■ Exercise: Without pictures, retype the following entries exactly.

::: Supplied information

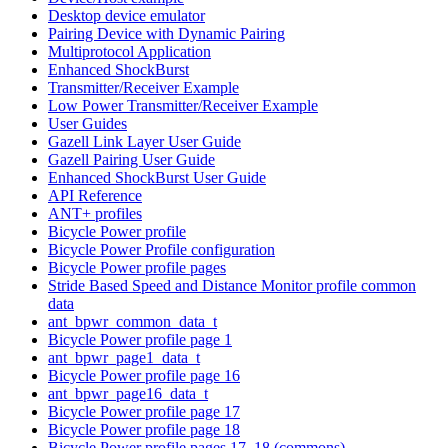
Desktop device emulator
Pairing Device with Dynamic Pairing
Multiprotocol Application
Enhanced ShockBurst
Transmitter/Receiver Example
Low Power Transmitter/Receiver Example
User Guides
Gazell Link Layer User Guide
Gazell Pairing User Guide
Enhanced ShockBurst User Guide
API Reference
ANT+ profiles
Bicycle Power profile
Bicycle Power Profile configuration
Bicycle Power profile pages
Stride Based Speed and Distance Monitor profile common
data
ant_bpwr_common_data_t
Bicycle Power profile page 1
ant_bpwr_page1_data_t
Bicycle Power profile page 16
ant_bpwr_page16_data_t
Bicycle Power profile page 17
Bicycle Power profile page 18
Bicycle Power profile pages 17, 18 (commons)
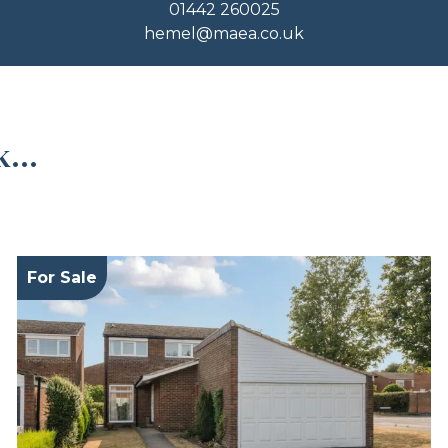
01442 260025
hemel@maea.co.uk
...
For Sale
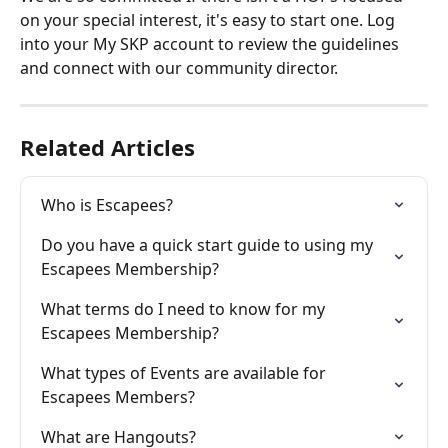
on your special interest, it's easy to start one. Log 
into your My SKP account to review the guidelines 
and connect with our community director.
Related Articles
Who is Escapees?
Do you have a quick start guide to using my 
Escapees Membership?
What terms do I need to know for my 
Escapees Membership?
What types of Events are available for 
Escapees Members?
What are Hangouts?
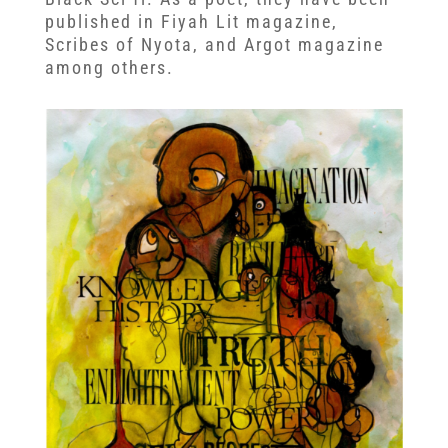
published in Fiyah Lit magazine,
Scribes of Nyota, and Argot magazine
among others.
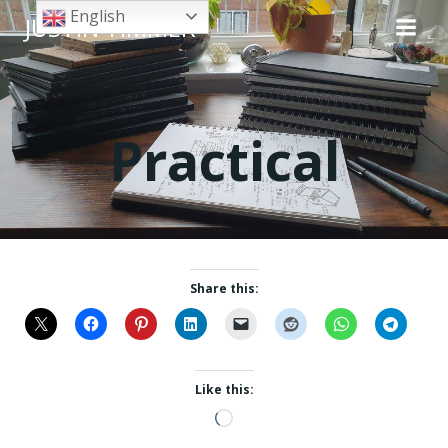
Skip
English
JUSTIN TIMMER
to
content
Practical
Share this:
Like this:
Loading…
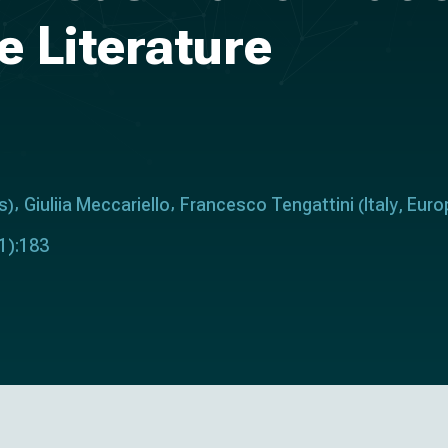
e Literature
s
Giuliia Meccariello
Francesco Tengattini
Italy
Euro
)
(
,
1):183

::::::

■ Reply to the exercise:
Desktop device emulator
Pairing Device with Dynamic Pairing
Multiprotocol Application
Enhanced ShockBurst
Transmitter/Receiver Example
Low Power Transmitter/Receiver Example
User Guides
Gazell Link Layer User Guide
Gazell Pairing User Guide
Enhanced ShockBurst User Guide
API Reference
ANT+ profiles
Bicycle Power profile
Bicycle Power Profile configuration
Bicycle Power profile pages
Stride Based Speed and Distance Monitor profile common
data
ant_bpwr_common_data_t
Bicycle Power profile page 1
ant_bpwr_page1_data_t
Bicycle Power profile page 16
ant_bpwr_page16_data_t
Bicycle Power profile page 17
Bicycle Power profile page 18
Bicycle Power profile pages 17, 18 (commons)
01442 260025
hemel@maea.co.uk
...
For Sale
on your special interest, it's easy to start one. Log 
into your My SKP account to review the guidelines 
and connect with our community director.
Related Articles
Who is Escapees?
Do you have a quick start guide to using my 
Escapees Membership?
What terms do I need to know for my 
Escapees Membership?
What types of Events are available for 
Escapees Members?
What are Hangouts?
published in Fiyah Lit magazine,
Scribes of Nyota, and Argot magazine
among others.
Skip
English
JUSTIN TIMMER
to
content
Practical
Share this:
Like this:
Loading…
e Literature
s
Giuliia Meccariello
Francesco Tengattini
Italy
Euro
)
(
,
1):183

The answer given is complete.